GIVEN MATERIAL:
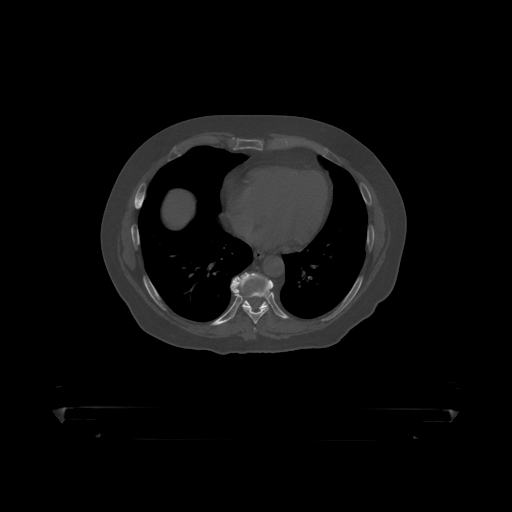
CT including the spine, one axial slice; position 250 of 390 along the scan axis; reconstruction kernel STANDARD; 120 kVp; bone window (W 1800 / L 400 HU); 1.25 mm slice thickness; 512 × 512 image matrix, field of view 650 × 650 mm. Male patient, age 60 years. Case-level facts recorded for this patient, not image findings: primary cancer: prostate.
Outlined on this slice (semi-automatically segmented with operator editing):
- T8 vertebra: box from (x=243, y=280) to (x=274, y=319) px
- T9 vertebra: (x=231, y=273)–(x=268, y=309)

EXERCISE GOAL: The response should consist of the lines above from the first through the one containing "Outlined on this", transcribed exactly, with every picture left out.

SOLUTION FOR THIS EXERCISE:
CT including the spine, one axial slice; position 250 of 390 along the scan axis; reconstruction kernel STANDARD; 120 kVp; bone window (W 1800 / L 400 HU); 1.25 mm slice thickness; 512 × 512 image matrix, field of view 650 × 650 mm. Male patient, age 60 years. Case-level facts recorded for this patient, not image findings: primary cancer: prostate.
Outlined on this slice (semi-automatically segmented with operator editing):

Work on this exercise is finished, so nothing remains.